Именно в этот момент грохнул первый пушечный залп.
Поле впереди затянул плотный саван порохового дыма.
* * *
– Почему не по передовому полку? Он же стоит прямо напротив них.
Они взобрались на пологий взгорок, по склонам которого хило тянулись к небу тощие березки. Именно из-за их наличия они и бросились к этой приплюснутой возвышенности – хотели как можно быстрее отыскать место, где можно было бы затаиться, пока Кузьма рванул за лошадьми. Но в конце концов грохот пушечных залпов, отчаянное ржание коней, крик и гвалт заставили их забраться на лысую вершину кургана. Взглянуть на сечу.
И выяснить, что она еще не началась.
Оба крыла армии Сигизмунда были словно зажаты между глубоко выдающимися в сторону поля рощицами. Совсем не беспочвенны были опасения Челядина, что ляхи могли укрыть в этих перелесках засадный полк. И не один. Центр вражеского войска составлял солидный отряд пехоты. Передовые ряды укрылись за здоровенными – в рост человека – щитами. Над ними щетинился в небо лес копий и алебард. И щиты эти вовсе не выполняли функцию нерушимого забора. В какой-то момент державшие их пехотинцы поворачивали их ребром, и вся эта конструкция раскрытых жалюзи отступала назад. Открывая батарею из десятка пушек. Та давала нестройный залп – и снова откатывалась под прикрытие щитов.

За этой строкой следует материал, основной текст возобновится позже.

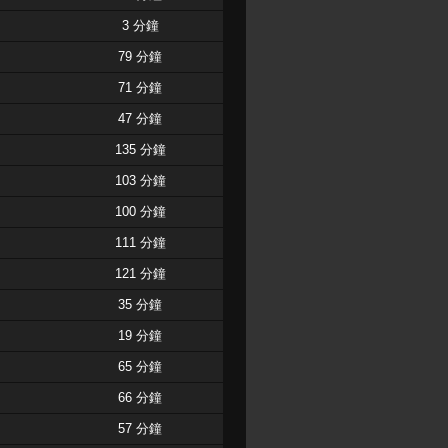
3 分鐘
79 分鐘
71 分鐘
47 分鐘
135 分鐘
103 分鐘
100 分鐘
111 分鐘
121 分鐘
35 分鐘
19 分鐘
65 分鐘
66 分鐘
57 分鐘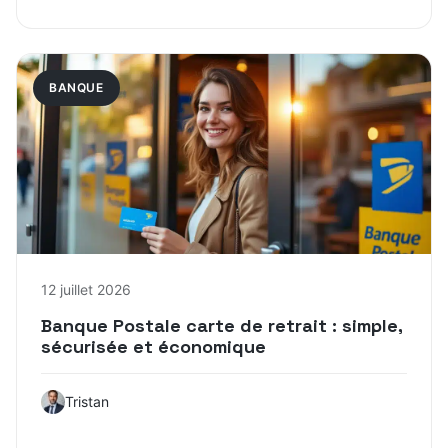
BANQUE
12 juillet 2026
Banque Postale carte de retrait : simple,
sécurisée et économique
Tristan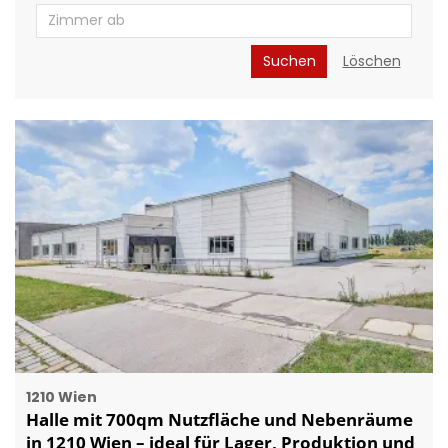
Suchen
Löschen
1210 Wien
Halle mit 700qm Nutzfläche und Nebenräume
in 1210 Wien – ideal für Lager, Produktion und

Огонь она вела вовсе не по передовому полку московской рати, что выстроился прямо напротив. А по корпусу Голицы, который пришел в движение раньше остальных сил и заметно выдался вперед.
– Потому что они знают, откуда будет главный удар. С правого крыла. Вот и бьют по нему.

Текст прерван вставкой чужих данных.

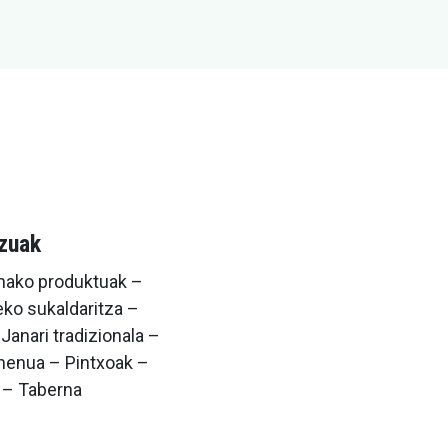
tzuak
nako produktuak –
eko sukaldaritza –
 Janari tradizionala –
menua – Pintxoak –
a – Taberna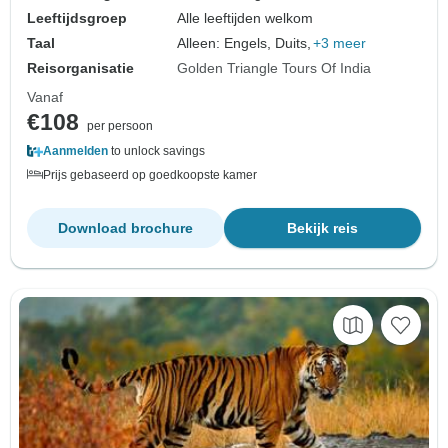
Leeftijdsgroep
Alle leeftijden welkom
Taal
Alleen: Engels, Duits,
+3 meer
Reisorganisatie
Golden Triangle Tours Of India
Vanaf
€108
per persoon
Aanmelden
to unlock savings
Prijs gebaseerd op goedkoopste kamer
Download brochure
Bekijk reis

– Тогда какого черта и Голица, и Челядин продолжают стоять?
– Потому что один понятия не имеет, что выкинет другой. Пойди Голица в атаку – может остаться на поле битвы один против всей рати Сигизмунда. А Челядин наверняка хочет своим бездействием дать понять Булгакову, что без его рати у того черта лысого что-нибудь выйдет.
– Но ведь тогда получается, что у Голицы только одно остается?
– Сдаться Челядину?
– Ты веришь, что он рассматривает такой вариант? Нет. Наоборот. Рвануть в атаку.
В передних рядах полка правой руки бурлили разброд и сумятица. Лошади дико ржали, рвали удила, вставали на дыбы. Под их копытами стенали и гибли раненые. Каждый новый заряд пробивал глубокую брешь в строю. Ядра убивали, рвали, кромсали и калечили. Предсмертный визг лошадей мешался с воплями раненых.
Щиты ляхов в очередной раз разошлись в стороны, и успевшие зарядить под их прикрытием орудия пушкари снова дали залп.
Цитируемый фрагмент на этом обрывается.